L'Isis ha ripreso Ramadi in Iraq
Il sedicente Califfato islamico ha piantato la sua bandiera sul compound governativo della città - S'allontana la riconquista di Mosul
BAGHDAD - La bandiera nera dell'Isis sventola sul compound governativo di Ramadi, il capoluogo della provincia irachena di Al Anbar, 100 chilometri a ovest di Baghdad. In città la battaglia infuria da settimane, con continui rovesciamenti di fronte: la riconquista di Ramadi, strappata ai governativi e ai loro alleati che ne avevano ripreso il controllo a fine aprile, è uno degli obiettivi primari dei seguaci di Abu Bakr al Baghdadi.
Mantenere il controllo della città obbliga gli avversari a ingenti spostamenti di truppe, rallentando l'annunciata offensiva per la riconquista di Mosul, la 'capitale' del Califfato.
Ieri gli uomini di Baghdadi hanno lanciato una nuova offensiva: sei autobomba guidate da attentatori suicidi hanno aperto la strada verso il centro della città. Almeno 10 gli agenti rimasti uccisi e altri sette feriti. Poi i violenti combattimenti con i militari iracheni, costretti alla fine a cedere il passo e a ritirarsi. Almeno 50 uomini della sicurezza sarebbero stati presi in ostaggio, secondo la Bbc. I jihadisti hanno quindi lanciato l'assalto contro il comando militare provinciale, conquistando nel frattempo anche il quartier generale della polizia e la grande moschea, che sorgono nei pressi del compound governativo.
Nell'area stanno affluendo rinforzi, centinaia di soldati regolari affiancati dalle milizie sciite e dalle formazioni sunnite anti-Isis. Ma i jihadisti sono riusciti a tagliare le linee di rifornimento: in città si temono nuovi massacri, i militari iracheni chiedono l'intervento della coalizione, "o ci sgozzeranno tutti".
Intanto, tiene banco il colpo di coda a sorpresa con il quale il 'califfo' al Baghdadi è tornato a far sentire la propria voce. Nell'audio diffuso dai media jihadisti, il leader dell'Isis invita i suoi a colpire ovunque ma a prestare la massima "cautela", perchè "i nemici dell'Islam" si preparano a dare battaglia per Mosul. E la caduta di Mosul sarebbe un colpo mortale per il califfo e l'Isis stesso.
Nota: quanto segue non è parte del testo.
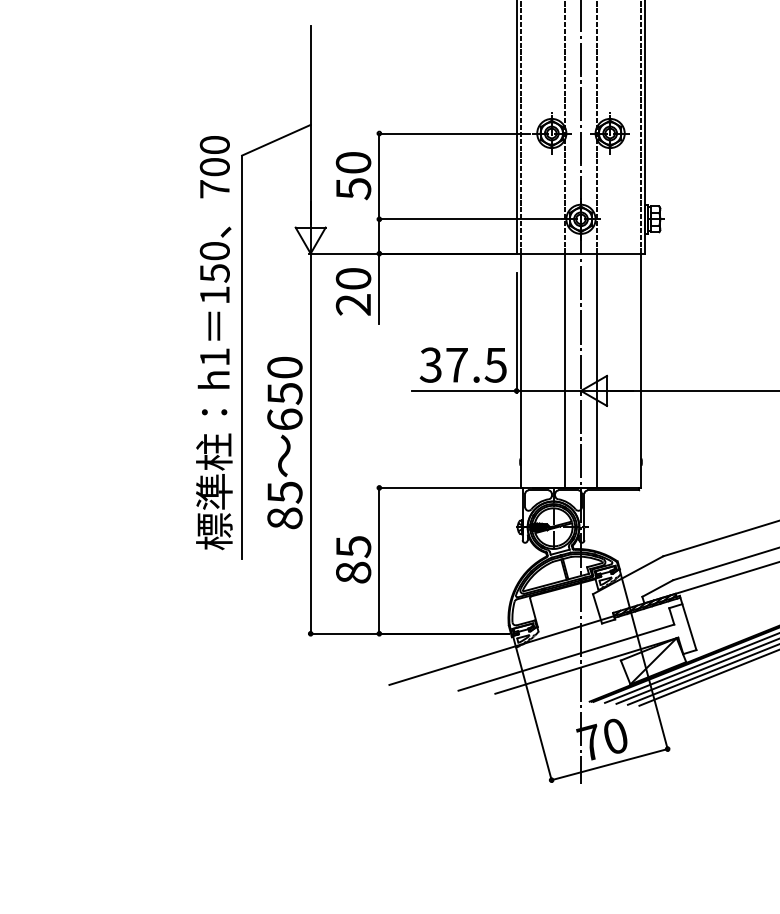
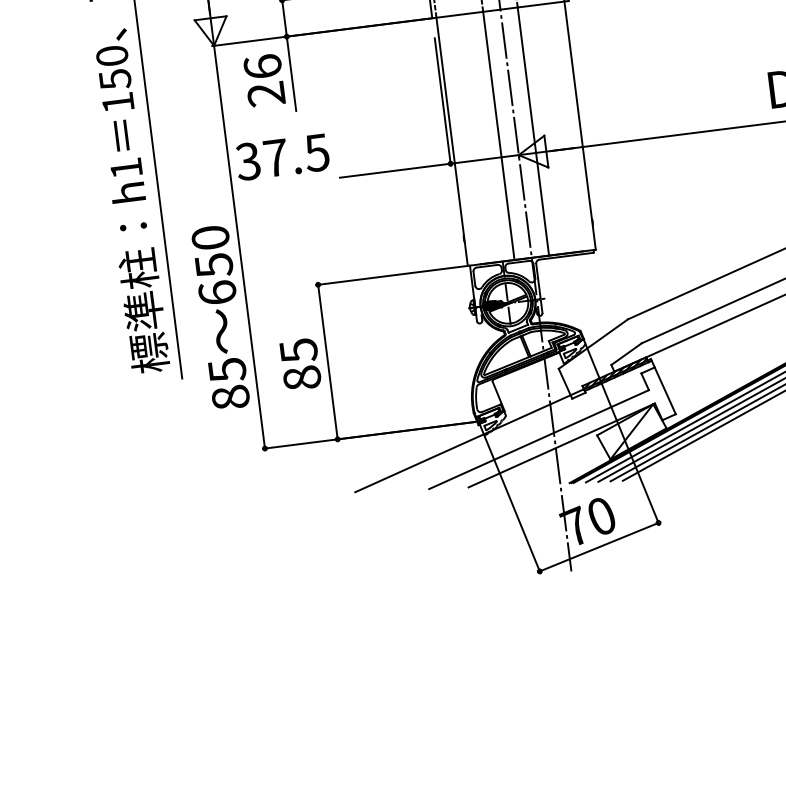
text: (353, 278) -> (262, 66), 20 -> 26
text: (462, 364) -> (281, 156), moved
text: (284, 443) -> (220, 318), moved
Esperti citati dalla Cnn affermano che la voce dell'audio è compatibile con quella di Baghdadi, che secondo fonti Usa non è mai stato ferito - come reiterato da fonti di stampa occidentale - ed è saldamente alla guida del gruppo.
D'altro canto, la mossa propagandistica dell'Isis potrebbe essere rivolta soprattutto al proprio interno, allo scopo di rinsaldare i ranghi di un'organizzazione costretta a patire negli ultimi mesi delle sonore sconfitte, rese più drammatiche dalle centinaia di miliziani uccisi nei raid aerei della coalizione.
Alle difficoltà sul campo si aggiungono quelle strutturali: le frizioni tra i vari gruppi etnici sarebbero arrivate alle stelle, con i combattenti originari del Caucaso oramai in aperta frattura con quelli iracheni, o quelli di lingua francese ostili alle formazioni siriane.
A farne le spese le migliaia di civili in fuga da una morte certa per mano dei boia di Baghdadi. Che minacciano ancora una volta un bene patrimonio dell'umanità:
i pesanti scontri nei pressi dell'antico sito di Palmira preoccupano l'Unesco, che si dice "allarmata" dal rischio di un nuovo scempio se l'Isis dovesse conquistare l'area.